Extracted page text data

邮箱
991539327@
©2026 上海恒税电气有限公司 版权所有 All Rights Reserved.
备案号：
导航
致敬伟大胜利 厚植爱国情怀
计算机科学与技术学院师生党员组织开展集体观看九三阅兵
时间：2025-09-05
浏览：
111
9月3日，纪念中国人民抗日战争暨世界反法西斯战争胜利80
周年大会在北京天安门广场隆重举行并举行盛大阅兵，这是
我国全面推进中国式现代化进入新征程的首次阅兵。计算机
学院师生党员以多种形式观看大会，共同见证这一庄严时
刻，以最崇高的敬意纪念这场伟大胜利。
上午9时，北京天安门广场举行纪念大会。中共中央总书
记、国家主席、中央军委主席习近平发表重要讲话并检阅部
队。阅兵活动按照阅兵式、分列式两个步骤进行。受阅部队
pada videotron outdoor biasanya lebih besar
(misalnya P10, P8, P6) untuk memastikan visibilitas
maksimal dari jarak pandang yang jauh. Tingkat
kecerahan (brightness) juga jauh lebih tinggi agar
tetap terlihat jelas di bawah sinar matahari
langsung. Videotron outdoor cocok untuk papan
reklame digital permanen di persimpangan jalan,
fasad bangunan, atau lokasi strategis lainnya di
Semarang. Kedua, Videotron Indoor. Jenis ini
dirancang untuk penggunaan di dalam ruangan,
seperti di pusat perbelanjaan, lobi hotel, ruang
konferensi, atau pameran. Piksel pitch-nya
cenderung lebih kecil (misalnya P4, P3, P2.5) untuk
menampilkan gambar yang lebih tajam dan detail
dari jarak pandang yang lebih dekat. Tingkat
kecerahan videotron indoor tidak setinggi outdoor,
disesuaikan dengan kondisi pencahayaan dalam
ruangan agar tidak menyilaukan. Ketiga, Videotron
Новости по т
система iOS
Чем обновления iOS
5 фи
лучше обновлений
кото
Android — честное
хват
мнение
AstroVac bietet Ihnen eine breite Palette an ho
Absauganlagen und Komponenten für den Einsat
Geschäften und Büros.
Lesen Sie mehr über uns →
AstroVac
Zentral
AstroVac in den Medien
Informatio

■ **What the task asks**: Beginning with the line that holds "kecerahan videotron indoor", please return every line through the end of the data, exactly as written.

■ **Solution to this problem**:
kecerahan videotron indoor tidak setinggi outdoor,
disesuaikan dengan kondisi pencahayaan dalam
ruangan agar tidak menyilaukan. Ketiga, Videotron
Новости по т
система iOS
Чем обновления iOS
5 фи
лучше обновлений
кото
Android — честное
хват
мнение
AstroVac bietet Ihnen eine breite Palette an ho
Absauganlagen und Komponenten für den Einsat
Geschäften und Büros.
Lesen Sie mehr über uns →
AstroVac
Zentral
AstroVac in den Medien
Informatio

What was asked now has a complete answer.